While organizations say they are ready to move towards value-based care models, they also signify a lack of infrastructure as a roadblock to progress, finds a new study from Global Healthcare Alliance.
In looking at the results, 62 percent of respondents say their level of overall preparation for financial changes is very strong or somewhat strong, and 54 percent indicate their preparation for value-based care delivery changes is very or somewhat strong.
But when it comes to preparation of a value-based infrastructure, the picture is slightly less positive, with 50 percent of respondents reporting it is very weak or somewhat weak.
While there are hurdles healthcare organizations have to clear to achieve success in a value-based framework, the findings indicate that with the right governance, technology and operations, value-based programs are sustainable.
Yet value-based programs' effect on healthcare's total financial picture is uncertain. A recent study from the Healthcare Financial Management Association found they don't deliver lower costs of care at the market level, nor do they improve quality outcomes, largely due to a lack of downside risk and a misalignment of incentives. The study found no statistically significant correlation between the penetration of value-based payment models and growth in the total cost of care for Medicare or commercial payers in over 900 markets.

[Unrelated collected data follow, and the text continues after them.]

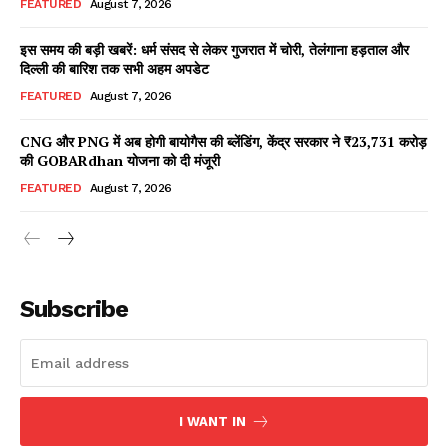
FEATURED
August 7, 2026
इस समय की बड़ी खबरें: धर्म संसद से लेकर गुजरात में चोरी, तेलंगाना हड़ताल और
दिल्ली की बारिश तक सभी अहम अपडेट
Facebook
X
WhatsApp
Share
FEATURED
August 7, 2026
CNG और PNG में अब होगी बायोगैस की ब्लेंडिंग, केंद्र सरकार ने ₹23,731 करोड़
की GOBARdhan योजना को दी मंजूरी
Read Latest News on AIN
FEATURED
August 7, 2026
NEWS 1 App
Subscribe
I WANT IN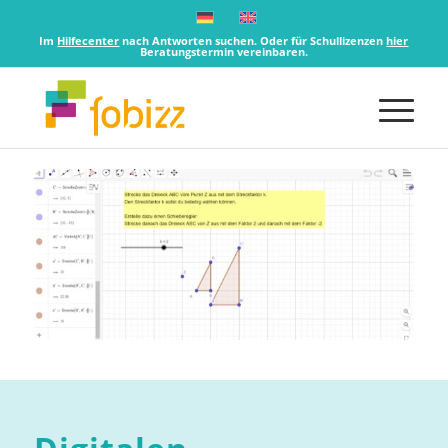
Im
Hilfecenter
nach Antworten suchen. Oder für Schullizenzen
hier
Beratungstermin vereinbaren.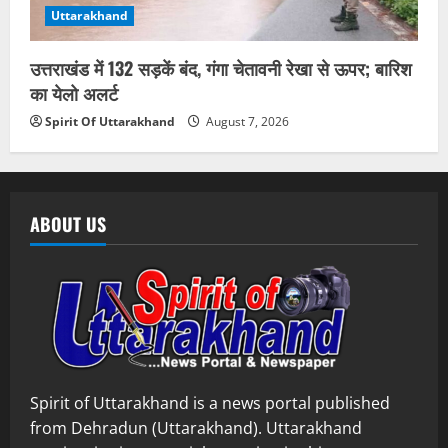
Uttarakhand
उत्तराखंड में 132 सड़कें बंद, गंगा चेतावनी रेखा से ऊपर; बारिश
का येलो अलर्ट
Spirit Of Uttarakhand
August 7, 2026
ABOUT US
Spirit of Uttarakhand is a news portal published
from Dehradun (Uttarakhand). Uttarakhand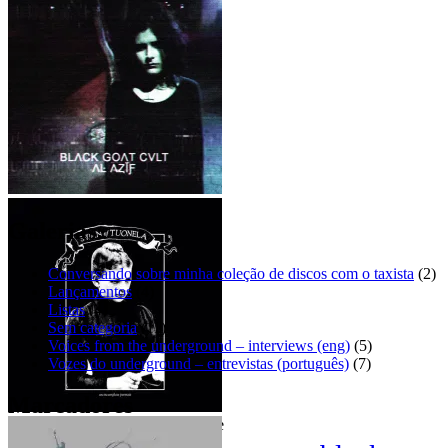
Mini Dresses – Sad eyes [EP]
BLΛCK GOΛT CVLT – ΛĿ
ΛȤĬƑ
Galerias:
Conversando sobre minha coleção de discos com o taxista
(2)
Lançamentos
(4)
Listas
(4)
Sem categoria
(11)
Voices from the underground – interviews (eng)
(5)
Vozes do underground – entrevistas (português)
(7)
Marcadores
Swan of Tuonela – An incomplete
rリiチcャhーaドr_d – It’s only a
portrait
dream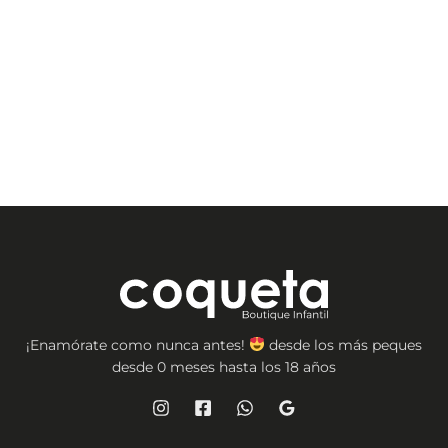
producto
¡Enamórate como nunca antes!
desde los más peques
desde 0 meses hasta los 18 años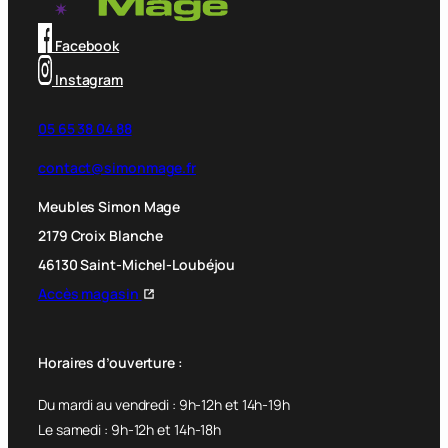
Facebook
Instagram
05 65 38 04 88
contact@simonmage.fr
Meubles Simon Mage
2179 Croix Blanche
46130 Saint-Michel-Loubéjou
Accès magasin
Horaires d’ouverture :
Du mardi au vendredi : 9h-12h et 14h-19h
Le samedi : 9h-12h et 14h-18h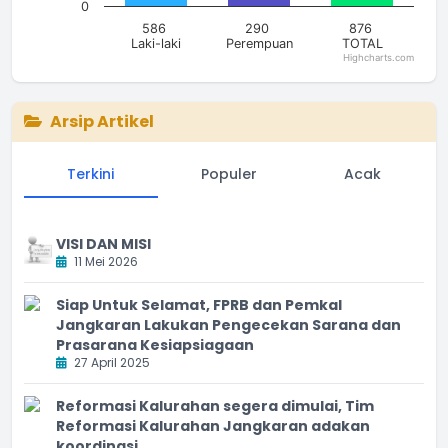
0
586
290
876
Laki-laki
Perempuan
TOTAL
Highcharts.com
End of interactive chart.
Arsip Artikel
Terkini
Populer
Acak
VISI DAN MISI
11 Mei 2026
Siap Untuk Selamat, FPRB dan Pemkal
Jangkaran Lakukan Pengecekan Sarana dan
Prasarana Kesiapsiagaan
27 April 2025
Reformasi Kalurahan segera dimulai, Tim
Reformasi Kalurahan Jangkaran adakan
koordinasi.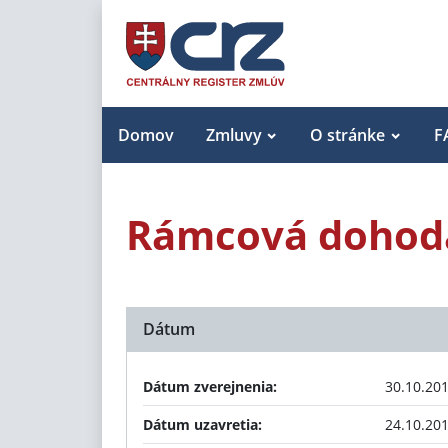
Domov
Zmluvy
O stránke
F
Rámcová dohoda
Dátum
Dátum zverejnenia:
30.10.20
Dátum uzavretia:
24.10.20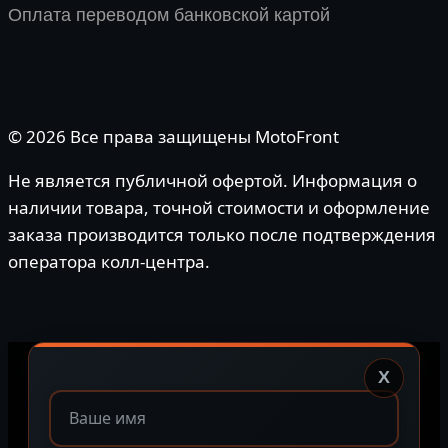
Оплата переводом банковской картой
© 2026 Все права защищены MotoFront
Не является публичной офертой. Информация о
наличии товара, точной стоимости и оформление
заказа производится только после подтверждения
оператора колл-центра.
X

On the other hand, a Change Healthcare report this month shows value-based care initiatives have reduced unnecessary medical costs by 5.6 percent while improving patient engagement. Close to a quarter of respondents noted savings in excess of 7.5 percent.
Even with the reported infrastructure challenges, overall responses in the GHA survey suggest that momentum continues to build for value-based care, and respondents expect strong growth. Twenty-three percent of patients are currently in value-based programs and that's expected to close to double to 46 percent over the next three years.